Tribune Juive

Faraj Alexandre Rifai. Toute une enfance salie

Des étudiants pro Joulani attaquent des Druzes à l’université d’Alep

Cela m’évoque cette haine plus enracinée contre les minorités

Quand j’étais enfant, en Syrie, une histoire circulait dans notre quartier. Les anciens racontaient l’histoire d’une famille druze qui habitait là. Ils auraient tué un jeune homme sunnite. « Égorgé », disait-on. Sans raison. « Parce qu’ils sont comme ça, les Druzes, des égorgeurs », ajoutait-on à voix basse, avec cette gravité complice qui n’invite pas au doute.

Cette histoire , ou plutôt cette rumeur, m’a hanté pendant toute mon enfance. Les Druzes étaient les monstres de nos récits. Buveurs de sang, tueurs d’innocents. L’ennemi intérieur par excellence. Comme les Juifs dans les prêches des mosquées. Même vocabulaire. Même fièvre. Même haine.

Et puis, bien des années plus tard, j’apprends que ce jeune homme n’a jamais été égorgé. Il est mort dans une rixe. Un drame, oui, mais rien de rituel. Rien de sacrificiel. Juste deux hommes, un soir, une dispute qui tourne mal. Mais c’était trop tard.

Dans l’imaginaire de toute une génération, les Druzes étaient déjà devenus des monstres.

En Syrie, « Druze » est une insulte. Comme « Juif ». Comme « Alaouite ». On ne leur reproche pas des actes, on leur reproche d’exister. D’être des kouffars. De ne pas être des musulmans comme les autres ou des sunnites.
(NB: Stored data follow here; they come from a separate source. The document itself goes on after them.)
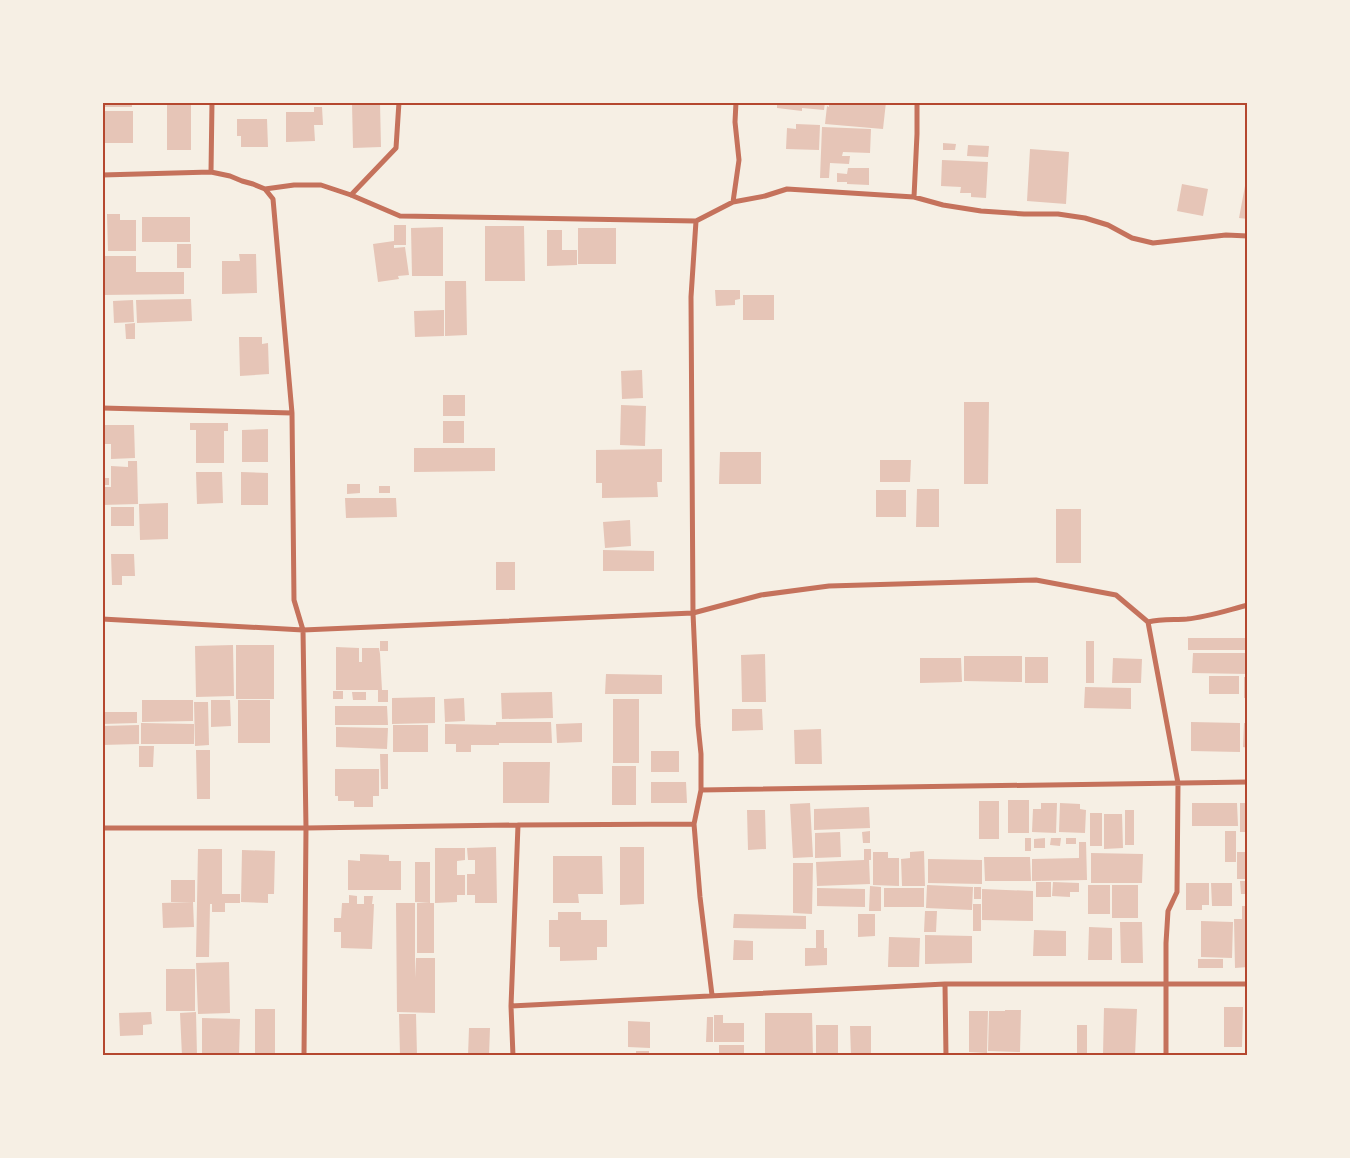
<svg xmlns="http://www.w3.org/2000/svg" width="1350" height="1158" viewBox="0 0 1350 1158" font-family="'PT Sans Narrow',sans-serif">
<style>
.building{fill:#e6c5b7}
.lines{fill:none;stroke-linecap:round;stroke-linejoin:round}
.minor{stroke:#c5725c;stroke-width:5}
.neatline{fill:none;stroke:#b5482f;stroke-width:2}
</style>
<rect width="100%" height="100%" fill="#f6efe4"/>
<!-- building -->
<path class="building" d="M102,102H132V107H102Z
M167,102H191V150H167Z
M777,102H825L824,110L802,108V111L777,108Z
M829,102H886L883,129L825,124L827,106L829,107Z
M352,103H380L381,147L353,148Z
M314,107H322L323,125H314L315,141L286,142V112H314Z
M102,111H133V143H102Z
M237,119H267L268,147H241V136H237Z
M796,124L820,125L819,150L786,149L787,128L796,129Z
M822,127L871,129L870,153L843,152L842,156H850L849,164L830,163L829,178H820Z
M943,143L956,144L955,150H943Z
M968,145L989,146L988,157L967,156Z
M1030,149L1069,152L1066,204L1027,201Z
M942,160L988,162L986,198L971,197V193H960L961,187L941,186Z
M848,168H869V185L847,184V182H837V173L847,174Z
M1182,184L1208,189L1203,216L1177,211Z
M1245,186L1248,187V219L1239,218Z
M107,214H120V220H136V251H108Z
M142,217H190V242H142Z
M394,225H406V245H394V248L405,247L409,275L398,276L399,279L378,282L373,244L394,241Z
M485,226H524L525,281H485Z
M443,227V276H412L411,228Z
M578,228H616V264H578Z
M547,230H562V250H577V265L547,266Z
M177,244H191V268H177Z
M239,254H256L257,293L222,294V261H240Z
M102,256H136V272H184V294L102,295Z
M445,281H466L467,335L445,336Z
M715,290H740V299L735,300V305L716,306Z
M743,295H774V320H743Z
M191,299L192,321L137,323L136,300Z
M133,300L134,322L114,323L113,301Z
M444,310V336L415,337L414,311Z
M135,323V339H126L125,324Z
M239,337H262V344L268,343L269,374L240,376Z
M642,370L643,398L622,399L621,371Z
M443,395H465V416H443Z
M964,402H989L988,484H964Z
M621,405L646,406L645,446L620,445Z
M443,421H464V443H443Z
M190,423H228V431H224V463H196V430H190Z
M102,425H134L135,458L111,459V444H102Z
M268,429V462H242V430Z
M414,448H495V471L414,472Z
M662,449V482H657L658,497L602,498V483H596V450Z
M720,452H761V484H719Z
M880,460H911L910,482H880Z
M128,461H137L138,504L102,505V487H111V466L128,467Z
M196,472H222L223,503L197,504Z
M241,472L268,473V505H241Z
M102,478H109V485H102Z
M347,484H360V493L347,494Z
M379,486H390V493H379Z
M917,489H939V527H916Z
M876,490H906V517H876Z
M345,498H396L397,517L346,518Z
M168,503V539L140,540L139,504Z
M111,507H134V526H111Z
M1056,509H1081V563H1056Z
M630,520L631,546L605,548L603,522Z
M603,550L654,551V571H603Z
M111,554H134L135,576H122V585H112Z
M496,562H515V590H496Z
M1188,638H1248V650H1188Z
M380,641H388V651H380Z
M1086,641H1094V683H1086Z
M233,645L234,696L196,697L195,646Z
M236,645H274V699H236Z
M336,647L359,648V662H362V648H379L380,654L382,690H388V702H378V690H336Z
M1193,653H1248V674L1192,673Z
M765,654L766,702H742L741,655Z
M964,656H1022V682L964,681Z
M1025,657H1048V683H1025Z
M920,658H961L962,682L920,683Z
M1113,658L1142,659L1141,683H1112Z
M606,674L662,675V694H605Z
M1209,676H1239V694H1209Z
M1244,677H1248V698H1244Z
M1085,687L1131,688V709L1084,708Z
M333,691H343V699H333Z
M352,692H366V700H353Z
M552,692L553,718L502,719L501,693Z
M435,697V723L392,724V698Z
M464,698L465,721L445,722L444,699Z
M613,699H639V763H613Z
M142,700H193V721L142,722Z
M211,700H230L231,726L211,727Z
M238,700H270V743H238Z
M194,702H208L209,745L195,746Z
M335,706H387L388,725H335Z
M732,709H762L763,730L732,731Z
M102,712H137V723L102,724Z
M496,722H551L552,743H499V745H471V752H456V744H445V724L496,725Z
M1191,722L1240,723V752L1191,751Z
M141,723L194,724V744H141Z
M582,723V742L557,743L556,724Z
M1244,723H1248V748L1243,747Z
M139,725V744L102,745V726Z
M393,725H428V752H393Z
M336,727L388,728L387,749L336,747Z
M821,729L822,764H795L794,730Z
M139,746H154L153,767H139Z
M196,750H210V799H197Z
M651,751H679V772H651Z
M380,754H388V789H381Z
M503,762H550L549,803H503Z
M612,766H636V805H612Z
M335,769H379V796H373V807H354V801H338V796H335Z
M651,782H686L687,803H651Z
M1008,800H1029V833H1008Z
M979,801H999V839H979Z
M810,803L813,857L793,858L790,804Z
M1041,803H1057L1056,833L1032,832L1033,809H1041Z
M1060,803L1080,804V809L1086,810L1085,833L1059,832Z
M1192,803H1237L1238,826H1192Z
M1240,803H1248V832H1240Z
M869,807L870,828L814,830V809Z
M747,810H765L766,849L748,850Z
M1125,810H1134V845H1125Z
M1090,813H1102V846H1090Z
M1104,814H1122L1123,848L1104,849Z
M870,831V843H863L862,832Z
M1225,831H1236V862H1225Z
M840,832L841,857L815,858V833Z
M1025,838H1031V851H1025Z
M1045,838V848H1034V839Z
M1051,838H1061L1060,846L1050,845Z
M1066,838H1076V844H1066Z
M1079,842H1086L1087,880L1032,881V859L1079,858Z
M496,847L497,903H475V895H467V874H475V860H468L467,848Z
M620,847H644V904L620,905Z
M435,848H465V860L457,861V875H465V895H457V902L435,903Z
M198,849H222V894H240V903H225V912H212V904H210L209,957H196Z
M864,849H871V860H869L870,884L817,886L816,862L864,860Z
M242,850L275,851L274,894H268V903L241,902Z
M924,851L925,886H902L901,859L910,858V852Z
M873,852H888V858H899V886L873,885Z
M1237,852H1248V879H1237Z
M1091,853L1143,854L1142,883H1091Z
M360,854L389,855V861H401V890H348V860L360,861Z
M553,856H602L603,894H578L579,903H553Z
M984,857H1030L1031,881H985Z
M928,859L982,860V884L928,883Z
M415,862H430V903L415,902Z
M793,863H813L812,914L793,913Z
M171,880H195V902H171Z
M1240,881H1248V894H1241Z
M1036,882H1051V897H1036Z
M1053,882L1079,883V892H1070V897L1052,896Z
M1186,883H1209V905H1202V910H1186Z
M1211,883H1232V906H1212Z
M927,885L973,887L972,910L926,908Z
M1088,885H1110V914H1088Z
M1112,885H1138V918H1112Z
M870,886L881,887V911H869Z
M974,887H981V899H974Z
M817,888L865,889V907L817,906Z
M884,888H924V907H884Z
M982,889L1033,891V921L982,920Z
M349,895L357,896V904H364V896H373L372,904H374L372,949L341,948V932H334V918H341L342,903H349Z
M193,902L194,927L163,928L162,903Z
M396,903H415V978L416,958H435V1013L397,1012Z
M417,903H434V953H417Z
M973,904H981V931H973Z
M1242,906H1248V967L1235,968L1234,919H1242Z
M925,911H937L936,932H924Z
M558,912H581V920H607V947H597V960L560,961V947H549V920H558Z
M734,914L806,916V929L733,928Z
M858,914H875V936L858,937Z
M1201,921L1233,922L1232,958L1201,957Z
M1120,922H1142L1143,963H1121Z
M1089,927L1112,928V960H1088Z
M816,930H824V948H827V965L805,966V948H816Z
M1034,930L1066,931V956H1033Z
M925,935L972,936V963L925,964Z
M889,937L920,938L919,967H888Z
M734,940L753,941V960H733Z
M1198,959H1223V968H1198Z
M229,962L230,1013L198,1014L196,963Z
M166,969H195V1011H166Z
M1224,1007H1243L1242,1047H1224Z
M1104,1008L1137,1009L1135,1056H1103Z
M255,1009H275V1056H255Z
M1005,1010H1021L1020,1052L988,1051L989,1011H1005Z
M969,1011H988L987,1053L969,1052Z
M151,1012L152,1024L143,1025V1035L120,1036L119,1013Z
M196,1012L197,1056H182L180,1013Z
M765,1013H812L813,1056H765Z
M399,1014H416L417,1056H400Z
M714,1015H723V1023H744V1042H714Z
M707,1017H713V1042H706Z
M202,1018L240,1019L239,1056H202Z
M628,1021L650,1022V1048L628,1047Z
M816,1025H838V1056H816Z
M1077,1025H1087V1056H1077Z
M850,1026H871V1056H851Z
M469,1028H490L489,1056H468Z
M719,1045H744V1056H719Z
M636,1051H649V1056H636Z"/>
<g class="lines">
<!-- minor -->
<path class="minor" d="M211,172L212,102
M102,175L211,172L230,176L242,181L253,184L265,189L273,199L292,413L294,600L303,630L306,828L304,1056
M265,189L294,185H321L351,195L400,216L696,221
M351,195L396,148L399,102
M914,197L917,134V102
M733,202L739,160L735,122L736,102
M102,408L292,413
M102,619L303,630L693,613L761,595L829,586L1036,580L1116,595L1148,622L1178,783L1177,892L1168,911L1166,943V1056
M1148,622C1161,619 1174,620 1187,619C1207,617 1228,610 1248,605
M701,790L1248,782
M102,828H306L518,825L694,824
M945,984L946,1056
M712,995L700,897L694,824L701,790V754L698,725L693,613L691,297L696,221L733,202L765,196L787,189L914,197L943,205L981,211L1024,214H1058L1085,218L1108,225L1132,238L1153,243L1226,235L1248,236
M511,1006L945,984H1248
M513,1056L511,1006L518,825"/>
</g>
<!-- border -->
<rect width="1350" height="1158" fill="none" stroke="#f6efe4" stroke-width="208"/>
<rect x="104" y="104" width="1142" height="950" class="neatline"/>
</svg>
Alors quand j’entends aujourd’hui les appels au jihad contre les Druzes depuis les mosquées de Deraa… quand je vois les vidéos de miliciens hurlant « Allah Akbar » en marchant sur les villages druzes… je sais exactement d’où vient cette haine. Je l’ai côtoyé, enfant.

C’est la même haine qu’on crie contre les Juifs à Gaza. Le même « Allah Akbar » dévoyé, prostitué, crié non pas pour Dieu, mais pour tuer en son nom.

Pauvre Allah. En ton nom, on égorge, on brûle, on viole, on massacre.

Et nous, nous restons là, à compter les morts et les slogans.